> Описание задания
Ответьте на вопросы по отрывку текста ниже:
1. Кто сыграл Веничку в спектакле «Москва-Петушки» в театре на Таганке?
2. Какую пьесу Анатолия Гаврилова показывали в театре песни «Перекресток»?
3. Где, по словам Андрея Бильжо, празднование юбилея не понравилось бы юбиляру?

> Отрывок текста
Друзья поминают Веничку. И персонажа, и автора одновременно. Кажется, единственный случай в русской литературе такого единокровного единения.
В театре на Таганке шел спектакль «Москва-Петушки», в постановке Валентина Рыжего. Шел, естественно, в буфете, столы которого под протяжную музыку саксофона Сергея Летова то и дело трансформировались в громыхающие и лязгающие буферами вагоны нескончаемой ерофеевской электрички.
— Для нас эти столы-вагоны – это не просто поезд, это вся жизнь во всем ее многообразии. Помните, героя поэмы убивают в том же самом подъезде, в который он заходит в начале повествования. И вся эта электричка – это по сути, одно мгновение, поток света на отрезке между жизнью и смертью, — рассказывал блистательный исполнитель роли Венички Александр Цуркан.
В театре песни «Перекресток» Виктора Луферова в те дни шла пьеса Анатолия Гаврилова «Икота», навеянная мотивами не только «Петушков», но и других, незаконченных произведений Ерофеева. Привез пьесу «Театр малых форм – театр перформанса» Станислава Шавловским из Владимирского колледжа культуры и искусств.
Праздничный марафон продолжился на московском ипподроме. Забег «Москва – Петушки» имени Венедикта Ерофеева. Участвуют известные артисты театра и кино: Кирилл Казаков, Александр Домогаров, Андрей Ростоцкий…
— Ипподром – это место очень ерофеевское, — говорил Андрей Бильжо. – Вот, если бы его юбилей отмечался, скажем, в Колонном Зале Дома Союзов со всей его помпезностью, это юбиляру бы не понравилось. Его бы просто стошнило. А здесь – вглядитесь – витает ерофеевский юмор, здесь масса ерофеевских персонажей, и опрокидывающих стопочку в буфете, и играющих на последние деньги в тотализатор. Все хотят играть, но не все могут позволить себе играть в казино. Ипподром – это как бы осколок той, ерофеевской эпохи.
Я окидываю взглядом облупившиеся трибуны с покосившимися лестницами, грязные буфеты, замерзших на ветру зрителей в старых «болоньих» плащах, лихорадочно мечущихся между буфетными стойками и кассами тотализатора.

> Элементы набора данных

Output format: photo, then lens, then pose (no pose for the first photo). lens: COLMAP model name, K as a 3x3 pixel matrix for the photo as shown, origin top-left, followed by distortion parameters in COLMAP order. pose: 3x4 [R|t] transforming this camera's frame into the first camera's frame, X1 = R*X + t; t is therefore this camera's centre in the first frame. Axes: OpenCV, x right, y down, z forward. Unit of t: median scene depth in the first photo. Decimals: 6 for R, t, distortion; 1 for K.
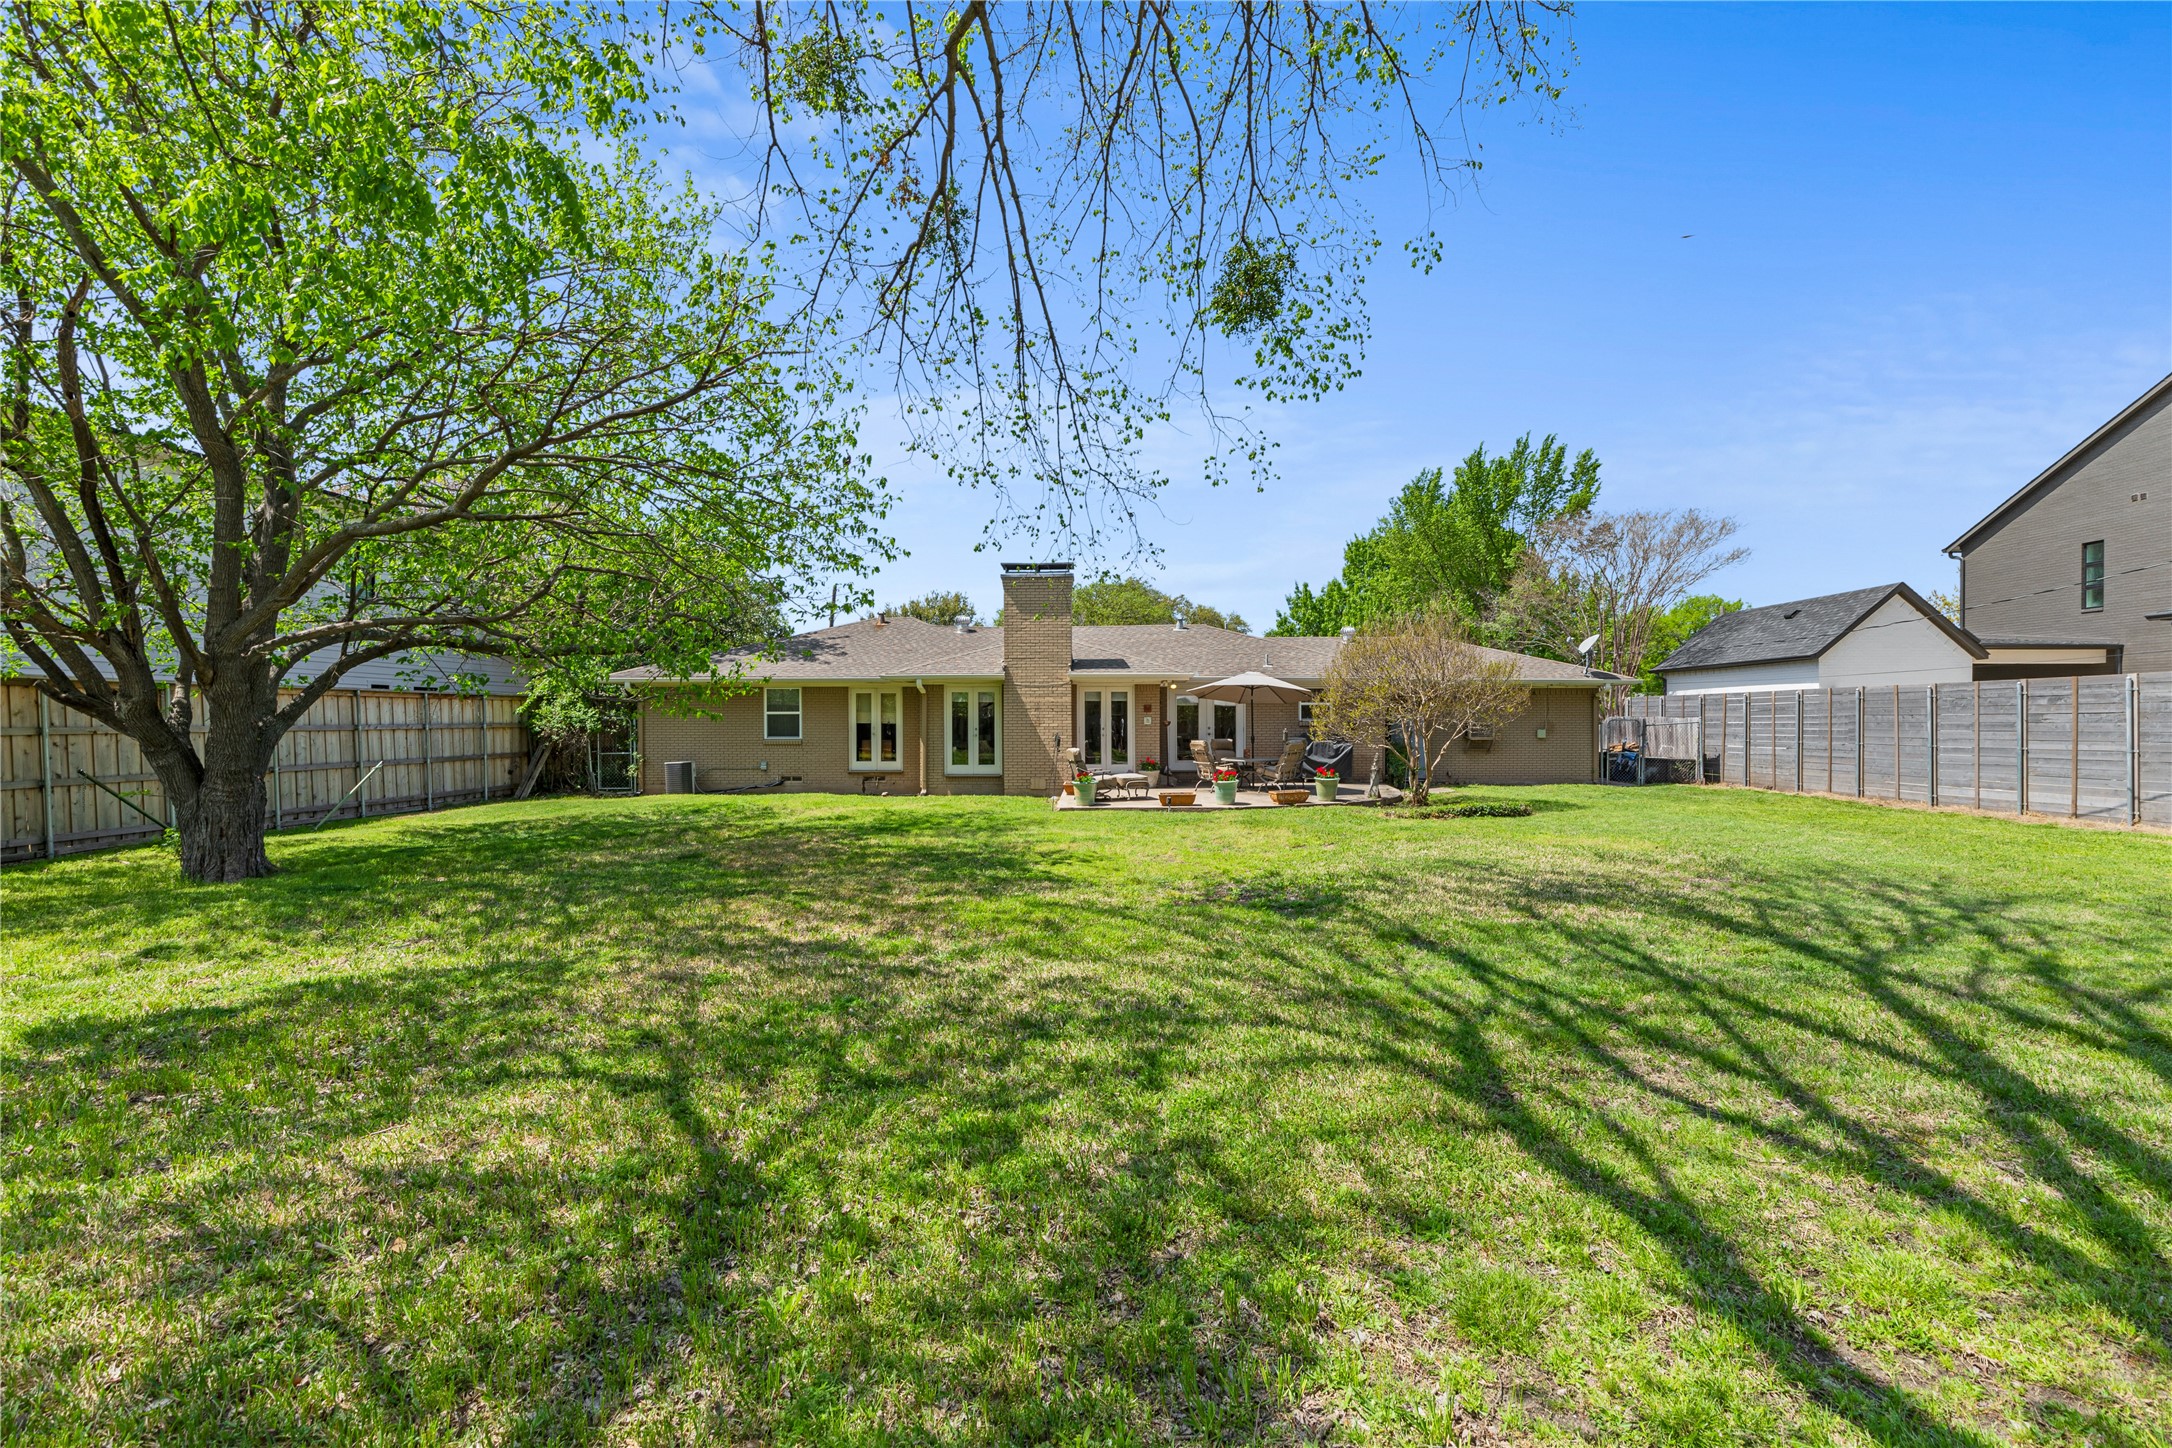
lens RADIAL K [[1004.0, 0, 1085.0], [0, 1004.0, 718.4], [0, 0, 1]] dist [0.001960, 0.000113]
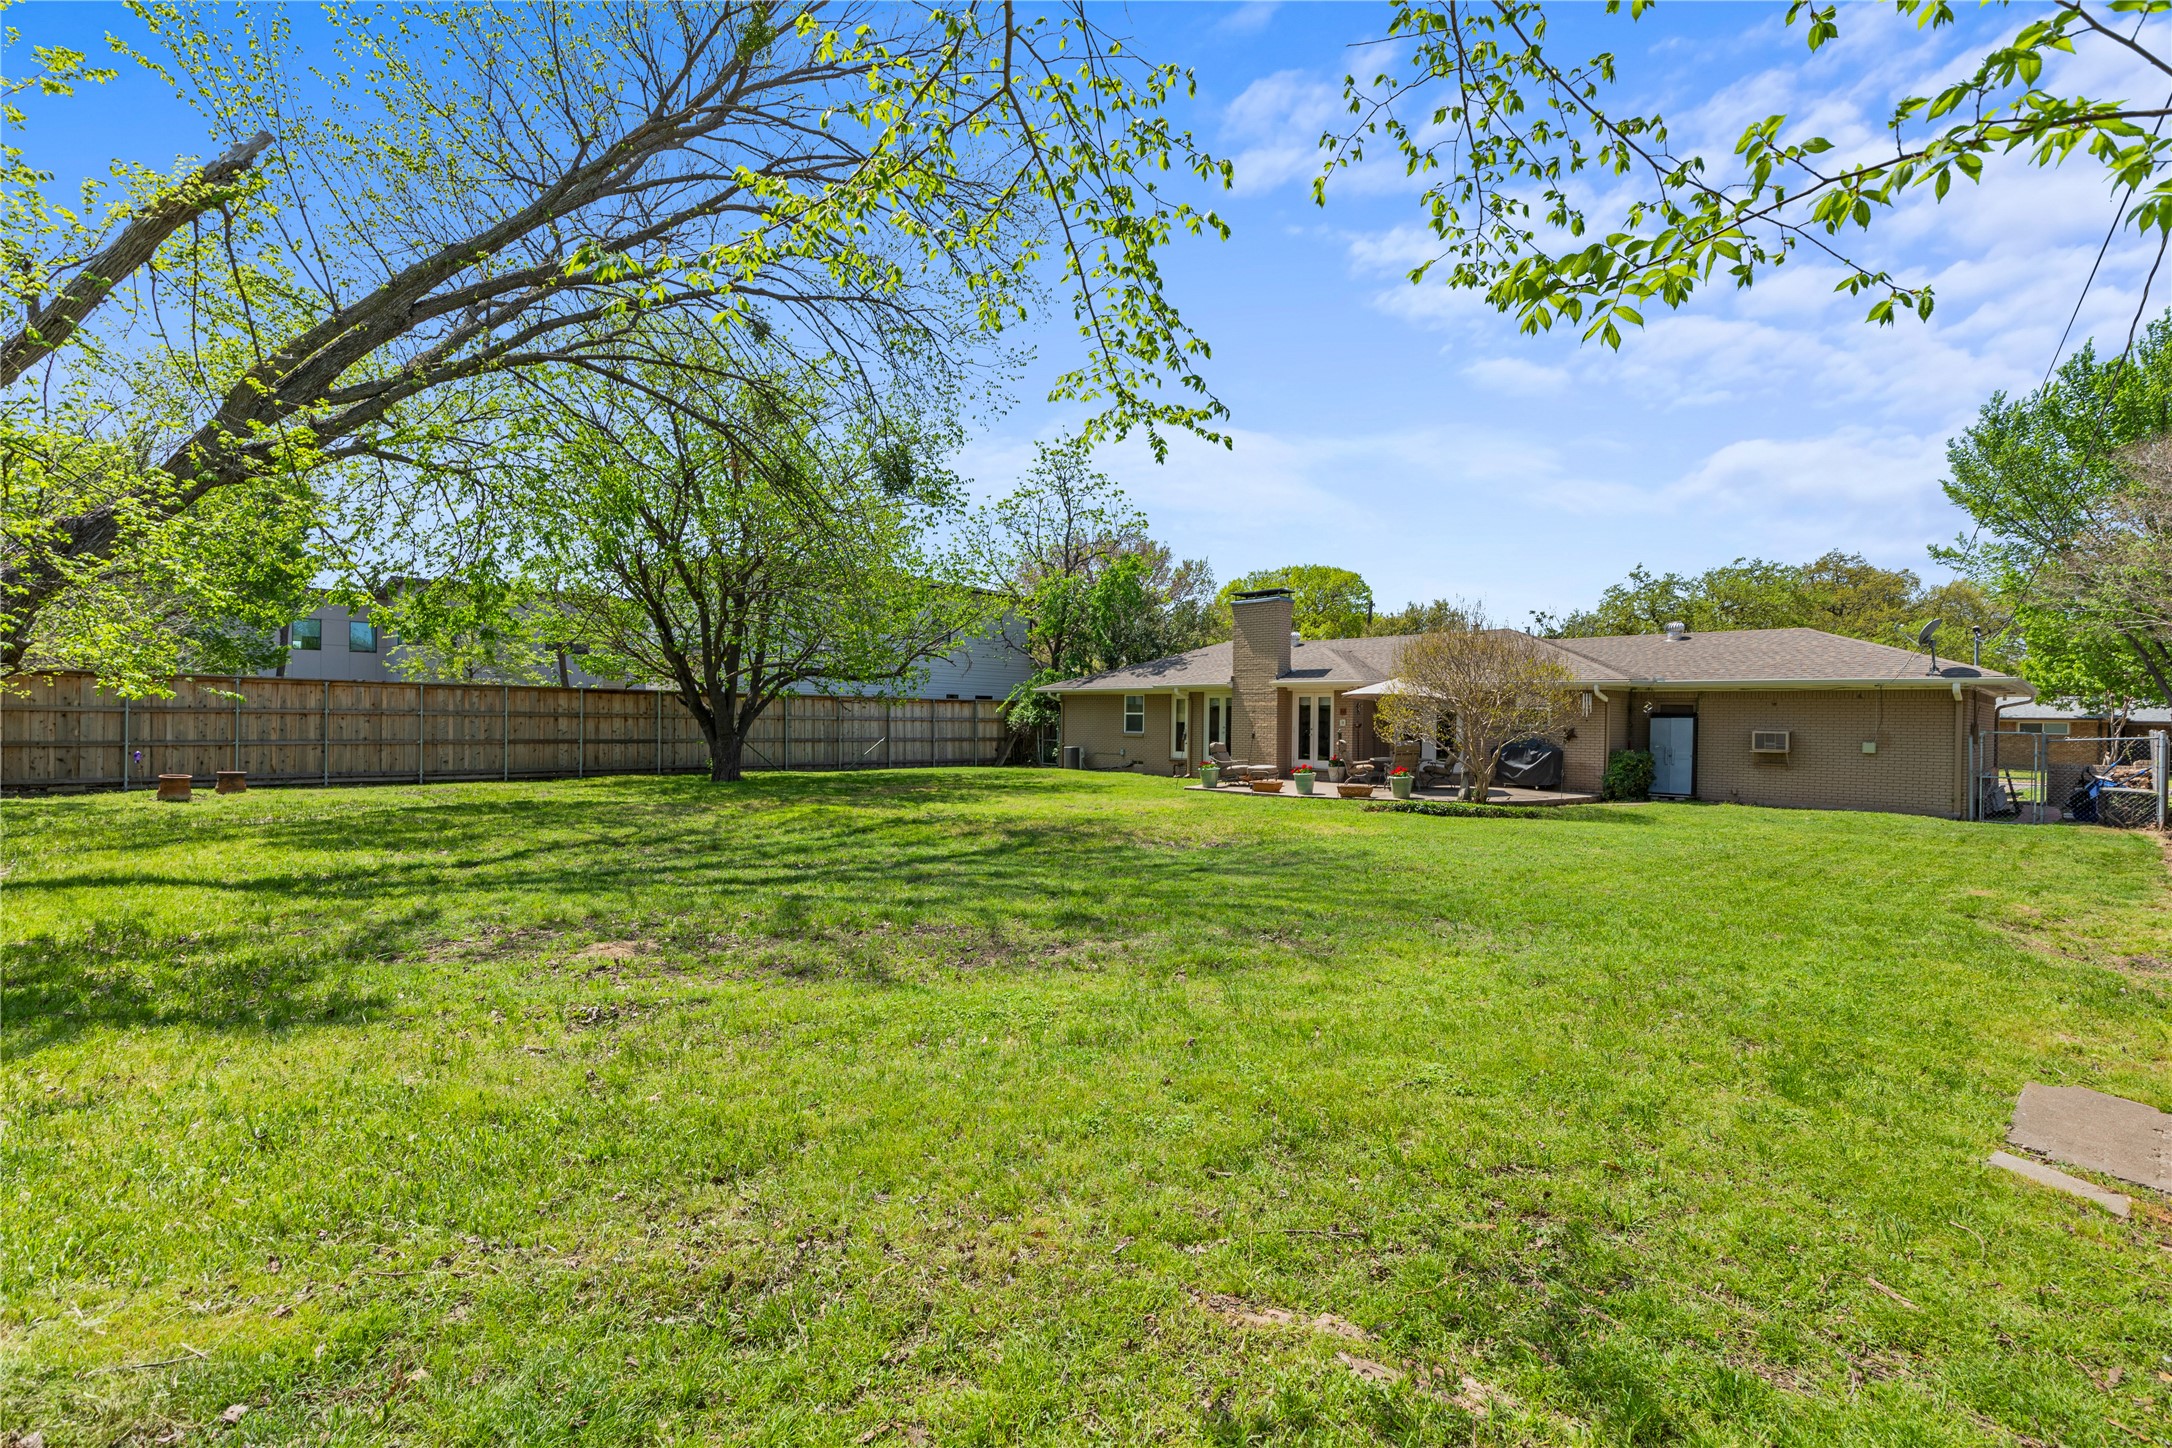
lens RADIAL K [[1004.0, 0, 1091.8], [0, 1004.0, 722.6], [0, 0, 1]] dist [0.001960, 0.000113]
pose [[0.703529, 0.013938, -0.710529, 0.659085], [-0.017235, 0.999848, 0.002547, 0.004533], [0.710457, 0.010454, 0.703663, 0.000426]]
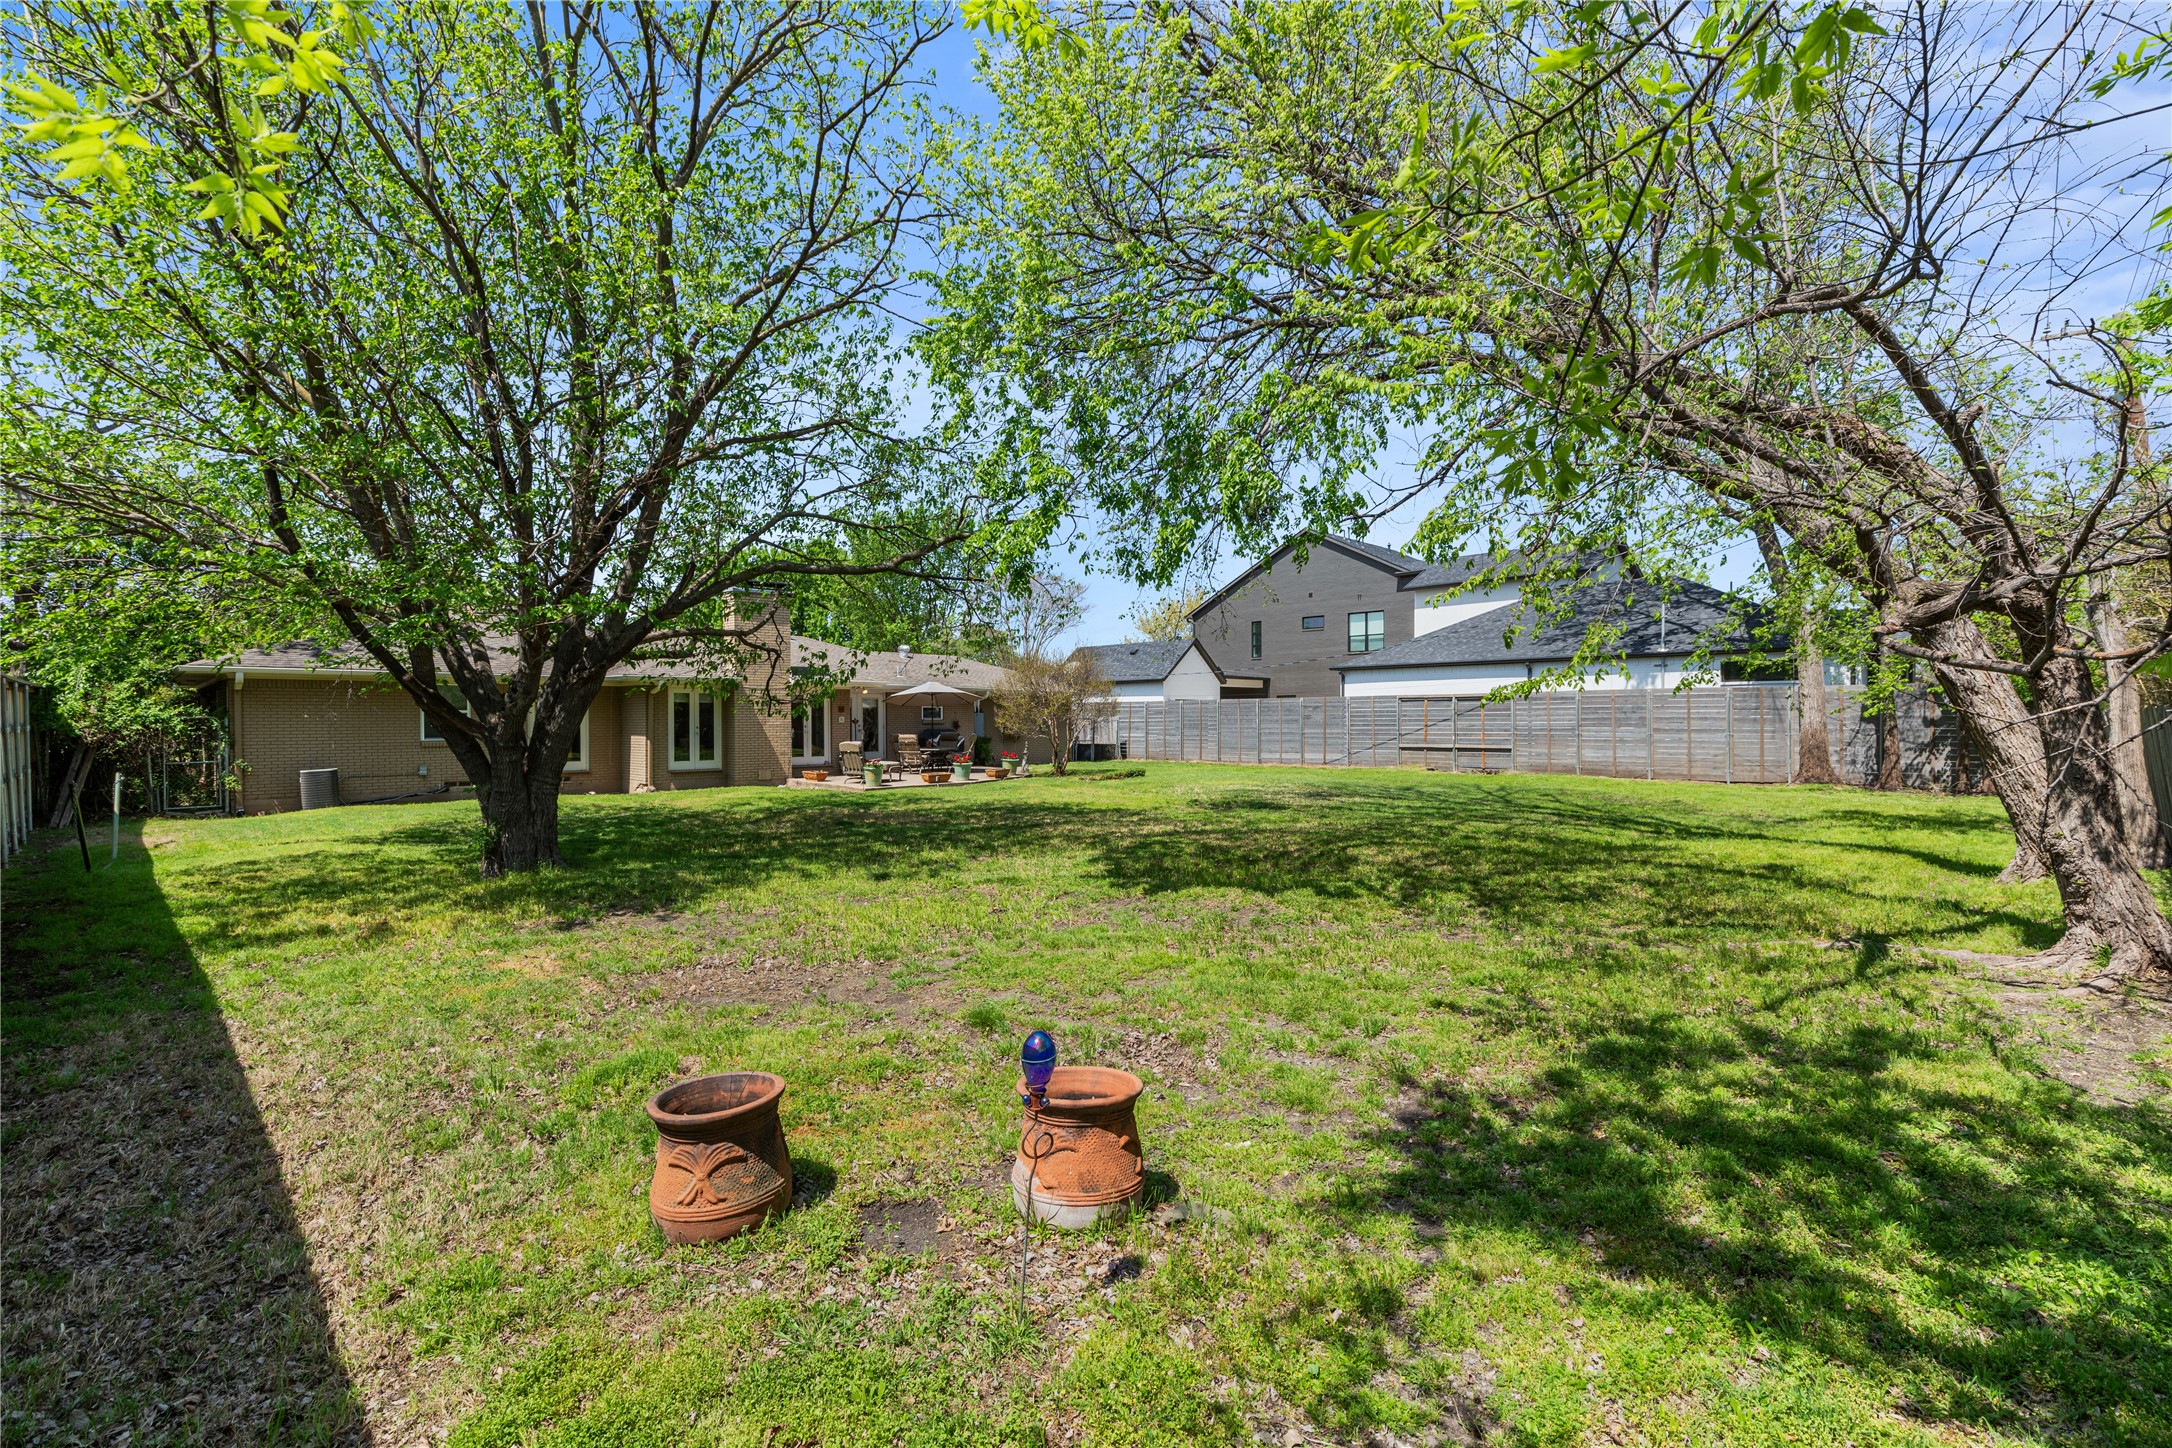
lens RADIAL K [[1004.0, 0, 1090.5], [0, 1004.0, 716.5], [0, 0, 1]] dist [0.001960, 0.000113]
pose [[0.701990, 0.000739, 0.712186, -0.535032], [0.001835, 0.999994, -0.002846, 0.002087], [-0.712184, 0.003305, 0.701985, -0.068517]]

> Решение
1. Александр Цуркан.
2. «Икота».
3. В Колонном Зале Дома Союзов.